APP memiliki opsi terbatas, katanya, dengan memperluas areal tanam di konsesi Sumsel dengan komitmen tak menggarap kawasan konservasi tinggi atau mendatangkan kayu dari luar Sumsel, biaya lebih mahal. Koalisi melihat, areal tanam dan kebutuhan masih ada kesenjangan. ”Areal tanam APP belum memenuhi kebutuhan serat kayu pabrik yang ada, juga pabrik OKI,” kata Reza Lubis, dari Koalisi Anti Mafia Hutan.
Investasi pabrik OKI sekitar US$2,6 miliar. Pembebasan pajak 10 tahun, delapan tahun pertama 0%. Penanaman modal ini menjanjikan 15.000 lapangan kerja baru, naikkan nilai ekspor sampai 36% dan gross domestik product (GDP) 9%. Perkiraan Bank Dunia, dampak kebakaran dan asap sampai US$3,9 miliar atau Rp53,8 triliun.
Ia juga menghasilkan gas rumah kaca (GRK) 11,3% dan degradasi lahan. Pasalnya, HTI di lahan gambut berisiko subsidensi lahan, banjir, dan lahan sulfat masam.
Rekomendasi
Koalisi Anti mendesak pemerintah melihat lebih jeli atas pembangunan pabrik dengan lingkungan. Jadi, kata Reza, perlu kajian analisis manfaat dan kerugian.”APP wajib menjelaskan kapasitas produksi pulp.” Juga perlu verifikasi rencana pemenuhan pasokan kayu jangka panjang sebelum penerbitan izin usaha pabrik ini.
Pemerintah, harus tegas melarang pengembangan HTI di lahan gambut dan penggunaan kayu rimba campuran dari pembukaan hutan alam.
Kajian independenpun, katanya, perlu dilakukan terhadap kebijakan pemerintah yang selama ini mempromosikan pembangunan pabrik pulp raksasa dan pengembangan HTI. Begitu juga terkait penyelesaian konflik atas konsesi masyarakat setempat.
Saat konfirmasi Asia Pulp and Paper (APP) mengatakan, akuisisi pabrik OKI menjadi rencana ekspansi produksi. Mereka menyatakan, akan menjalankan pengembangan ini dengan bertanggung jawab.

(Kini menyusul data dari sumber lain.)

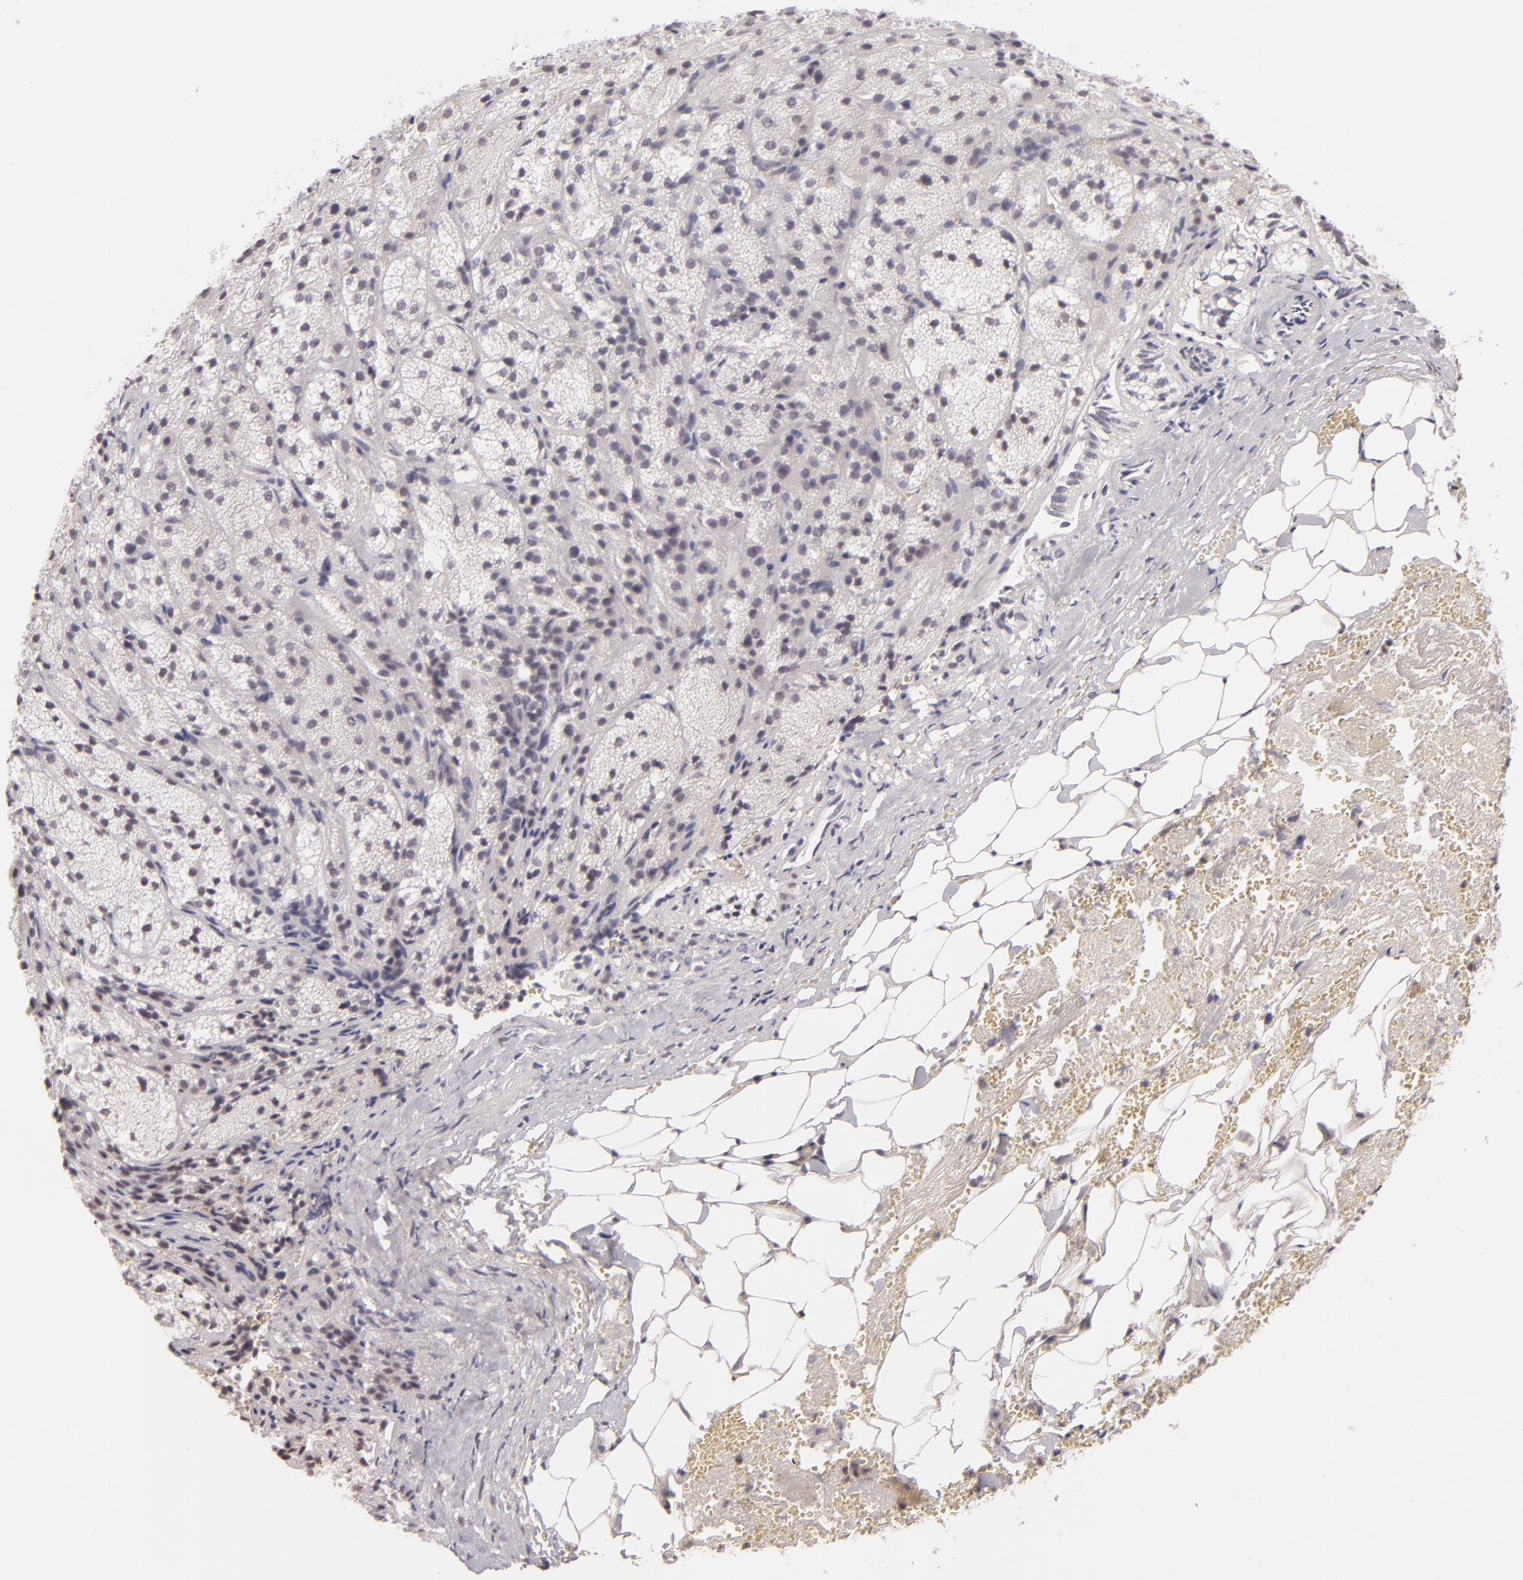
{"staining": {"intensity": "weak", "quantity": "<25%", "location": "nuclear"}, "tissue": "adrenal gland", "cell_type": "Glandular cells", "image_type": "normal", "snomed": [{"axis": "morphology", "description": "Normal tissue, NOS"}, {"axis": "topography", "description": "Adrenal gland"}], "caption": "High power microscopy image of an IHC photomicrograph of unremarkable adrenal gland, revealing no significant positivity in glandular cells.", "gene": "INTS6", "patient": {"sex": "female", "age": 71}}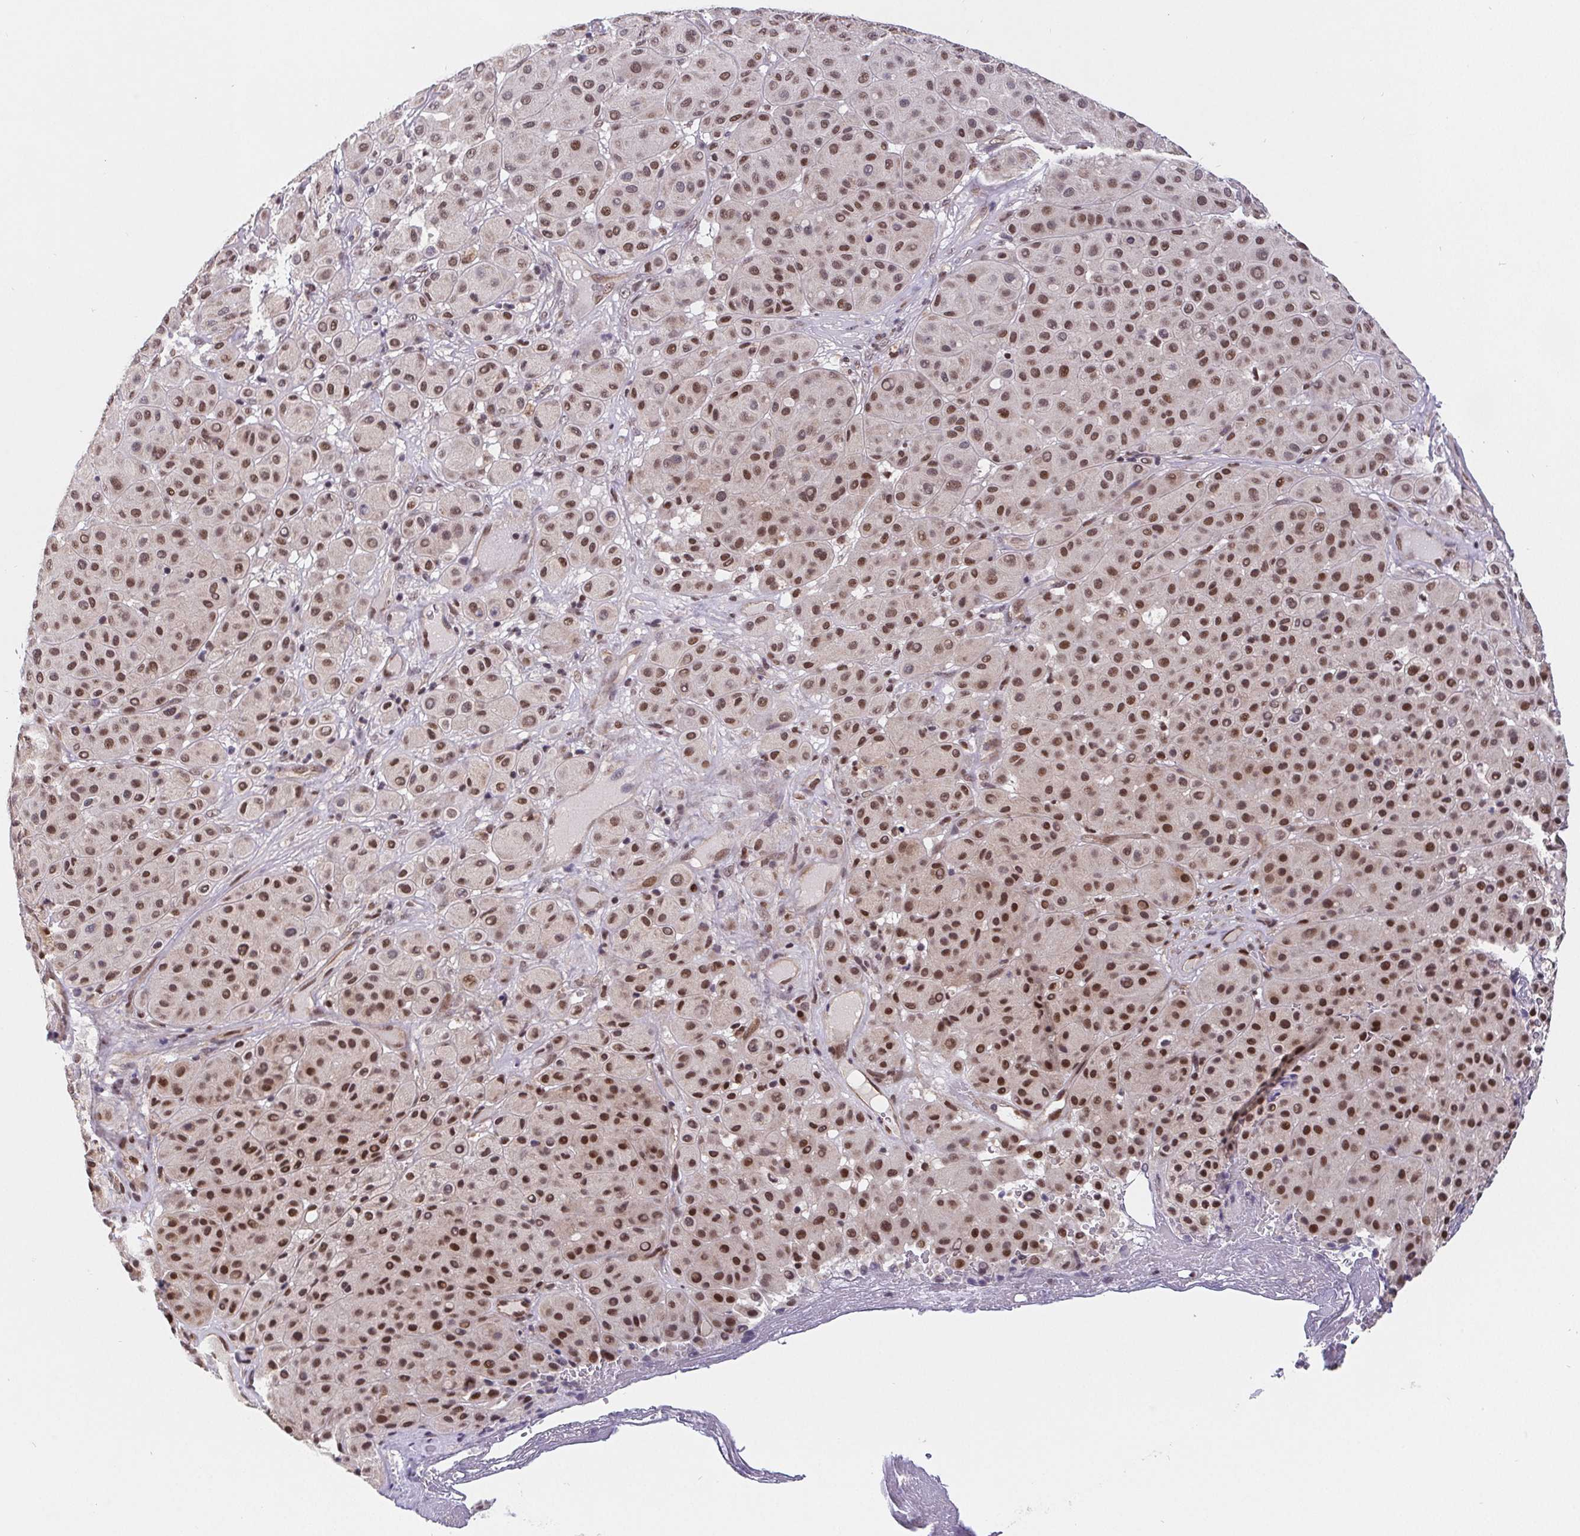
{"staining": {"intensity": "moderate", "quantity": ">75%", "location": "nuclear"}, "tissue": "melanoma", "cell_type": "Tumor cells", "image_type": "cancer", "snomed": [{"axis": "morphology", "description": "Malignant melanoma, Metastatic site"}, {"axis": "topography", "description": "Smooth muscle"}], "caption": "The image exhibits staining of melanoma, revealing moderate nuclear protein staining (brown color) within tumor cells.", "gene": "POU2F1", "patient": {"sex": "male", "age": 41}}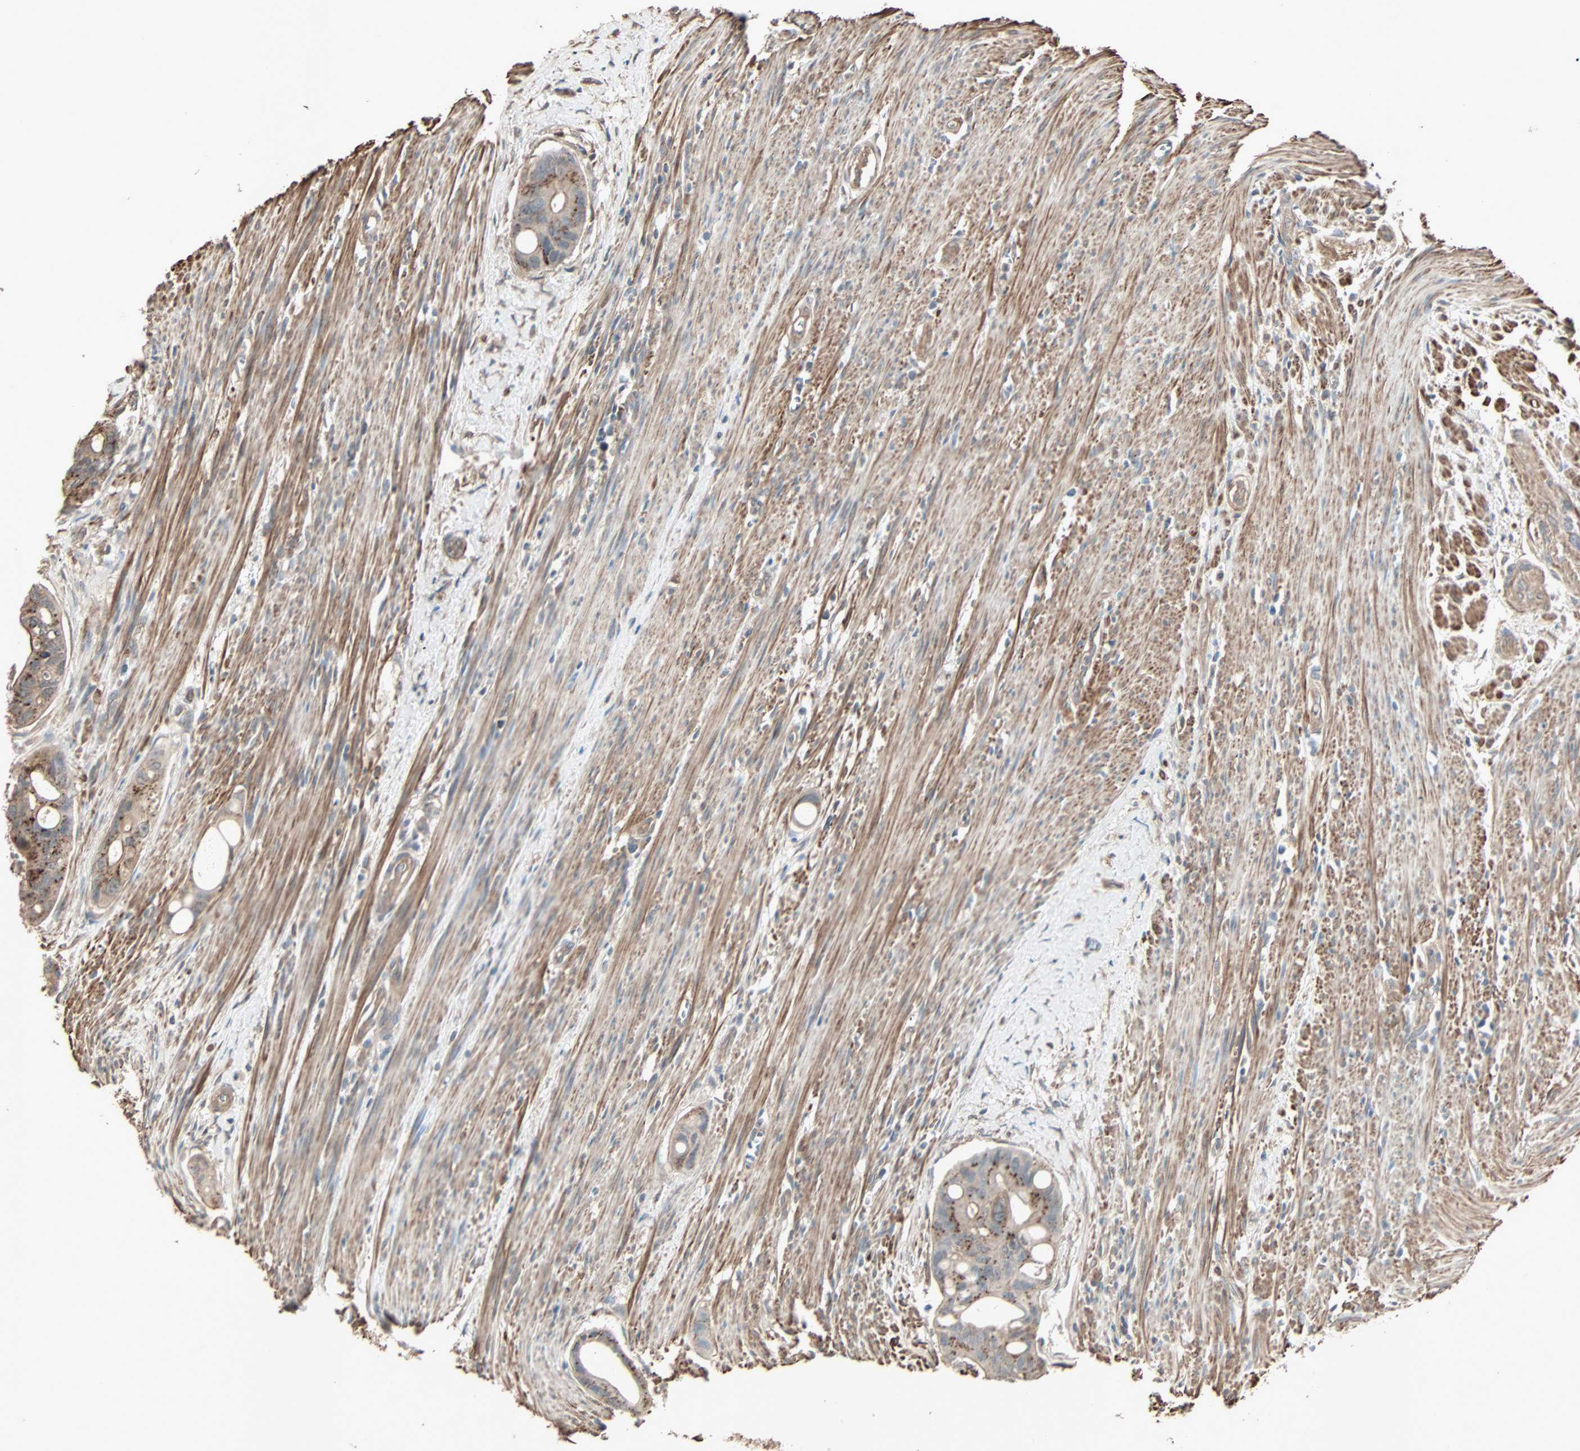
{"staining": {"intensity": "strong", "quantity": "25%-75%", "location": "cytoplasmic/membranous"}, "tissue": "colorectal cancer", "cell_type": "Tumor cells", "image_type": "cancer", "snomed": [{"axis": "morphology", "description": "Adenocarcinoma, NOS"}, {"axis": "topography", "description": "Colon"}], "caption": "Immunohistochemistry (DAB) staining of human adenocarcinoma (colorectal) demonstrates strong cytoplasmic/membranous protein expression in approximately 25%-75% of tumor cells.", "gene": "GALNT3", "patient": {"sex": "female", "age": 57}}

Managing Director of Sustainability (APP, Aida Greenbury menyebutkan, sudah mendapatkan izin produksi pulp kapasitas 2 juta ton pertahun. ”Mulai tahun ini dengan skala produksi rendah, meningkat bertahap sesuai permintaan pasar dan ketersediaan bahan baku.”
Adapun ketersediaan bahan baku, katanya, berdasarkan pemasok APP. ”Kami akan tinjau, pantau produksi dan pasokan. Terus akan menerapkan berbagai komitmen dengan kebijakan konservasi hutan.”
Peningkatan produksi APP secara signifikan, kata Aida, akan mengedepankan dan mementingkan komitmen FCP daripada peningkatan volume produksin.
Dia menjabarkan pencapaian produksi optimal. Pertama, meningkatkan dan efisiensi hasil HTI pemasok dengan peningkatan pengendalian hama dan penyakit menggunakan teknik mekanisasi.
Kedua, penelitian spesies baru bersama Euroconsult Mott MacDonald. Yakni, identifikasi spesies tanaman alternatif yang mampu memberikan hasil lebih baik dan tumbuh di lahan gambut basah.
Ketiga, menggabungkan hutan rakyat dalam rantai pasokan sesuai aturan dan pedoman pemerintah dengan mngadopsi kearifan lokal. Keempat, mencari sumber serpih kayu (woodchips) dari pemasok global.
Kala pasokan tak memenuhi kapasitas produksi, APP akan mempertimbangkan membeli serpih kayu dari pemasok global. Terlebih, sesuai dengan prasyarat dengan kebijakan pengadaan dan pengolahan serat kayu bertanggungjawab.